In the first half Real came out firing. Granted, they were down 1-0 because they lost the first leg at Lyon, so they couldn't hold anything back. Not that they would though. They are hot, flashy players. Not all of them of course (some are ugly), but most of them are recognizable players and have a huge paycheck and huge expectations to live up to. So they come out firing and needing to score goals to silence the critics and be int he spotlight. Which is what they did in the game. They scored right away and had a couple of other great opportunities. Real just dominated in the first half. It could have easily been 3-0. One would think that the dominance would continue in the second half, but it was a totally different game.

But in the second half, Real flamed out. Lyon had weathered the Real storm and onslaught, proven that they weren't intimidated by the big names on the back of the jersey, and then they just started a slow, progressive attack on Real. The game turned into a finesse battle and was no longer just one side trying to overpower the other side. Lyon suddenly had tons of chances and was attacking just as well as Real. Lyon knew that the game was 90 minutes long and they played like it. Real was in it to win it within the first 10 minutes of the game. Not in it for the long haul. No development, just come out and slaughter the other team. Lyon withstood the onslaught, built up their confidence and offense, and came out and late in the game put the dagger in Real's heart. Which is what they have been doing all season. The announcer mentioned that Lyon scores most of their goals late in the game - more than any other team. Might not be the most exciting way to win games or the most exciting way to build a club, but it works. Just slow and progressive and playing for 90 minutes.

Boundary labeling items:

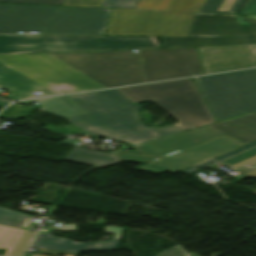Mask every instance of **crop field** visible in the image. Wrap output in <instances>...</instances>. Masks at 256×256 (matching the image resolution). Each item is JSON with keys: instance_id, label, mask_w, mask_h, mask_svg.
I'll list each match as a JSON object with an SVG mask.
<instances>
[{"instance_id": "obj_30", "label": "crop field", "mask_w": 256, "mask_h": 256, "mask_svg": "<svg viewBox=\"0 0 256 256\" xmlns=\"http://www.w3.org/2000/svg\"><path fill=\"white\" fill-rule=\"evenodd\" d=\"M250 114L256 117V112H254V113H250Z\"/></svg>"}, {"instance_id": "obj_7", "label": "crop field", "mask_w": 256, "mask_h": 256, "mask_svg": "<svg viewBox=\"0 0 256 256\" xmlns=\"http://www.w3.org/2000/svg\"><path fill=\"white\" fill-rule=\"evenodd\" d=\"M196 80L218 121L256 111V69Z\"/></svg>"}, {"instance_id": "obj_29", "label": "crop field", "mask_w": 256, "mask_h": 256, "mask_svg": "<svg viewBox=\"0 0 256 256\" xmlns=\"http://www.w3.org/2000/svg\"><path fill=\"white\" fill-rule=\"evenodd\" d=\"M8 103H10L9 100L0 97V107H4V106H6Z\"/></svg>"}, {"instance_id": "obj_22", "label": "crop field", "mask_w": 256, "mask_h": 256, "mask_svg": "<svg viewBox=\"0 0 256 256\" xmlns=\"http://www.w3.org/2000/svg\"><path fill=\"white\" fill-rule=\"evenodd\" d=\"M140 0H104L101 7L135 9Z\"/></svg>"}, {"instance_id": "obj_9", "label": "crop field", "mask_w": 256, "mask_h": 256, "mask_svg": "<svg viewBox=\"0 0 256 256\" xmlns=\"http://www.w3.org/2000/svg\"><path fill=\"white\" fill-rule=\"evenodd\" d=\"M241 146L244 145L223 135L193 149L177 152L138 169L157 173L168 170L176 174Z\"/></svg>"}, {"instance_id": "obj_26", "label": "crop field", "mask_w": 256, "mask_h": 256, "mask_svg": "<svg viewBox=\"0 0 256 256\" xmlns=\"http://www.w3.org/2000/svg\"><path fill=\"white\" fill-rule=\"evenodd\" d=\"M157 256H190L188 252H186L184 249H182L180 246L176 245L173 246Z\"/></svg>"}, {"instance_id": "obj_16", "label": "crop field", "mask_w": 256, "mask_h": 256, "mask_svg": "<svg viewBox=\"0 0 256 256\" xmlns=\"http://www.w3.org/2000/svg\"><path fill=\"white\" fill-rule=\"evenodd\" d=\"M32 101H37L43 107L42 109H39L40 111L53 114L62 118L84 114L64 96L20 101L19 103L24 104Z\"/></svg>"}, {"instance_id": "obj_20", "label": "crop field", "mask_w": 256, "mask_h": 256, "mask_svg": "<svg viewBox=\"0 0 256 256\" xmlns=\"http://www.w3.org/2000/svg\"><path fill=\"white\" fill-rule=\"evenodd\" d=\"M255 145H256V142H253V143H251V144L246 145V146L243 147V148H238V149H236V150H234V151H231V152H229V153H227V154H225V155H222V156H220V157H218V158H215V159H213V160H210V161H208V162H205V163H203V164H200V165H198V166H196V167H193V168L188 169V170H186V171H183V172H181V173H184V174H186V175H189V174H191V173L197 171V167H199V166L205 167V166H207V165H209V164H212V163H215V162H217V161L226 159V158H228V157H230V156H232V155H235V154H237V153H239V152H242V151H244V150H247V149H249V148H251V147H253V146H255Z\"/></svg>"}, {"instance_id": "obj_8", "label": "crop field", "mask_w": 256, "mask_h": 256, "mask_svg": "<svg viewBox=\"0 0 256 256\" xmlns=\"http://www.w3.org/2000/svg\"><path fill=\"white\" fill-rule=\"evenodd\" d=\"M256 44V21L244 16L195 13L189 37H163L161 47Z\"/></svg>"}, {"instance_id": "obj_1", "label": "crop field", "mask_w": 256, "mask_h": 256, "mask_svg": "<svg viewBox=\"0 0 256 256\" xmlns=\"http://www.w3.org/2000/svg\"><path fill=\"white\" fill-rule=\"evenodd\" d=\"M137 51L0 56V87L12 93L7 98L23 100L33 92L41 97L202 73L195 48Z\"/></svg>"}, {"instance_id": "obj_12", "label": "crop field", "mask_w": 256, "mask_h": 256, "mask_svg": "<svg viewBox=\"0 0 256 256\" xmlns=\"http://www.w3.org/2000/svg\"><path fill=\"white\" fill-rule=\"evenodd\" d=\"M122 228L106 227L105 233H115V238L110 241L93 243H76L67 239L51 237L53 230L47 235L38 234L31 247L60 250L75 253L97 252L115 250Z\"/></svg>"}, {"instance_id": "obj_5", "label": "crop field", "mask_w": 256, "mask_h": 256, "mask_svg": "<svg viewBox=\"0 0 256 256\" xmlns=\"http://www.w3.org/2000/svg\"><path fill=\"white\" fill-rule=\"evenodd\" d=\"M205 0H172L166 11L113 9L107 35L188 36Z\"/></svg>"}, {"instance_id": "obj_23", "label": "crop field", "mask_w": 256, "mask_h": 256, "mask_svg": "<svg viewBox=\"0 0 256 256\" xmlns=\"http://www.w3.org/2000/svg\"><path fill=\"white\" fill-rule=\"evenodd\" d=\"M35 233L30 231H25L23 236L21 237L20 241L18 242L17 246L10 254V256H22L25 248L31 242L32 238L34 237Z\"/></svg>"}, {"instance_id": "obj_6", "label": "crop field", "mask_w": 256, "mask_h": 256, "mask_svg": "<svg viewBox=\"0 0 256 256\" xmlns=\"http://www.w3.org/2000/svg\"><path fill=\"white\" fill-rule=\"evenodd\" d=\"M138 105H131L83 116L66 118L89 135H101L133 146L184 132L172 125L149 128L137 114Z\"/></svg>"}, {"instance_id": "obj_25", "label": "crop field", "mask_w": 256, "mask_h": 256, "mask_svg": "<svg viewBox=\"0 0 256 256\" xmlns=\"http://www.w3.org/2000/svg\"><path fill=\"white\" fill-rule=\"evenodd\" d=\"M64 0H0V2L62 5Z\"/></svg>"}, {"instance_id": "obj_10", "label": "crop field", "mask_w": 256, "mask_h": 256, "mask_svg": "<svg viewBox=\"0 0 256 256\" xmlns=\"http://www.w3.org/2000/svg\"><path fill=\"white\" fill-rule=\"evenodd\" d=\"M223 134L207 127L168 139L136 146L141 156L116 153L119 160L151 163L174 152L193 148ZM200 139L199 141H195Z\"/></svg>"}, {"instance_id": "obj_11", "label": "crop field", "mask_w": 256, "mask_h": 256, "mask_svg": "<svg viewBox=\"0 0 256 256\" xmlns=\"http://www.w3.org/2000/svg\"><path fill=\"white\" fill-rule=\"evenodd\" d=\"M206 74L256 66V45L198 47Z\"/></svg>"}, {"instance_id": "obj_4", "label": "crop field", "mask_w": 256, "mask_h": 256, "mask_svg": "<svg viewBox=\"0 0 256 256\" xmlns=\"http://www.w3.org/2000/svg\"><path fill=\"white\" fill-rule=\"evenodd\" d=\"M149 48H160L155 37L0 35V55L38 52L108 51Z\"/></svg>"}, {"instance_id": "obj_27", "label": "crop field", "mask_w": 256, "mask_h": 256, "mask_svg": "<svg viewBox=\"0 0 256 256\" xmlns=\"http://www.w3.org/2000/svg\"><path fill=\"white\" fill-rule=\"evenodd\" d=\"M239 14H256V0H248Z\"/></svg>"}, {"instance_id": "obj_24", "label": "crop field", "mask_w": 256, "mask_h": 256, "mask_svg": "<svg viewBox=\"0 0 256 256\" xmlns=\"http://www.w3.org/2000/svg\"><path fill=\"white\" fill-rule=\"evenodd\" d=\"M103 0H65L63 5L99 7Z\"/></svg>"}, {"instance_id": "obj_14", "label": "crop field", "mask_w": 256, "mask_h": 256, "mask_svg": "<svg viewBox=\"0 0 256 256\" xmlns=\"http://www.w3.org/2000/svg\"><path fill=\"white\" fill-rule=\"evenodd\" d=\"M244 144L256 140V118L248 115L210 126Z\"/></svg>"}, {"instance_id": "obj_17", "label": "crop field", "mask_w": 256, "mask_h": 256, "mask_svg": "<svg viewBox=\"0 0 256 256\" xmlns=\"http://www.w3.org/2000/svg\"><path fill=\"white\" fill-rule=\"evenodd\" d=\"M244 0H206L199 12L236 14Z\"/></svg>"}, {"instance_id": "obj_31", "label": "crop field", "mask_w": 256, "mask_h": 256, "mask_svg": "<svg viewBox=\"0 0 256 256\" xmlns=\"http://www.w3.org/2000/svg\"><path fill=\"white\" fill-rule=\"evenodd\" d=\"M33 256H43V255H37V254H33Z\"/></svg>"}, {"instance_id": "obj_3", "label": "crop field", "mask_w": 256, "mask_h": 256, "mask_svg": "<svg viewBox=\"0 0 256 256\" xmlns=\"http://www.w3.org/2000/svg\"><path fill=\"white\" fill-rule=\"evenodd\" d=\"M133 104L151 100L169 112L186 131L215 123L191 78L116 89Z\"/></svg>"}, {"instance_id": "obj_18", "label": "crop field", "mask_w": 256, "mask_h": 256, "mask_svg": "<svg viewBox=\"0 0 256 256\" xmlns=\"http://www.w3.org/2000/svg\"><path fill=\"white\" fill-rule=\"evenodd\" d=\"M23 233V230L0 226V248L8 249L5 256H9Z\"/></svg>"}, {"instance_id": "obj_19", "label": "crop field", "mask_w": 256, "mask_h": 256, "mask_svg": "<svg viewBox=\"0 0 256 256\" xmlns=\"http://www.w3.org/2000/svg\"><path fill=\"white\" fill-rule=\"evenodd\" d=\"M26 215L0 207V225L21 229Z\"/></svg>"}, {"instance_id": "obj_28", "label": "crop field", "mask_w": 256, "mask_h": 256, "mask_svg": "<svg viewBox=\"0 0 256 256\" xmlns=\"http://www.w3.org/2000/svg\"><path fill=\"white\" fill-rule=\"evenodd\" d=\"M58 230H69V231H76L75 225H61Z\"/></svg>"}, {"instance_id": "obj_2", "label": "crop field", "mask_w": 256, "mask_h": 256, "mask_svg": "<svg viewBox=\"0 0 256 256\" xmlns=\"http://www.w3.org/2000/svg\"><path fill=\"white\" fill-rule=\"evenodd\" d=\"M110 9L0 4V34L103 35Z\"/></svg>"}, {"instance_id": "obj_13", "label": "crop field", "mask_w": 256, "mask_h": 256, "mask_svg": "<svg viewBox=\"0 0 256 256\" xmlns=\"http://www.w3.org/2000/svg\"><path fill=\"white\" fill-rule=\"evenodd\" d=\"M65 97L85 114L132 104L115 89Z\"/></svg>"}, {"instance_id": "obj_15", "label": "crop field", "mask_w": 256, "mask_h": 256, "mask_svg": "<svg viewBox=\"0 0 256 256\" xmlns=\"http://www.w3.org/2000/svg\"><path fill=\"white\" fill-rule=\"evenodd\" d=\"M61 144L75 146L72 149V151L69 153V155L66 157L65 159L66 161L87 164V165H92V166H97L102 168H105L110 164L119 162L115 155L83 149V148H80V146H77L66 140L61 142Z\"/></svg>"}, {"instance_id": "obj_21", "label": "crop field", "mask_w": 256, "mask_h": 256, "mask_svg": "<svg viewBox=\"0 0 256 256\" xmlns=\"http://www.w3.org/2000/svg\"><path fill=\"white\" fill-rule=\"evenodd\" d=\"M171 0H141L136 9L166 10Z\"/></svg>"}]
</instances>
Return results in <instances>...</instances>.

• _Written instruction A_
Answer these questions from the match commentary:
(i) By what score was Real down going into the game, and why?
(ii) According to the commentary, what score could the first half easily have been?
(iii) What did the announcer mention about when Lyon scores its goals?
• _Written instruction B_
From the match commentary, write out the passage that begins at the words "In the first half Real" and stops after "totally different game.".

• _Worked solution A_
(i) Real was down 1-0 because they lost the first leg at Lyon.
(ii) It could easily have been 3-0.
(iii) Lyon scores most of its goals late in the game, more than any other team.

• _Worked solution B_
In the first half Real came out firing. Granted, they were down 1-0 because they lost the first leg at Lyon, so they couldn't hold anything back. Not that they would though. They are hot, flashy players. Not all of them of course (some are ugly), but most of them are recognizable players and have a huge paycheck and huge expectations to live up to. So they come out firing and needing to score goals to silence the critics and be int he spotlight. Which is what they did in the game. They scored right away and had a couple of other great opportunities. Real just dominated in the first half. It could have easily been 3-0. One would think that the dominance would continue in the second half, but it was a totally different game.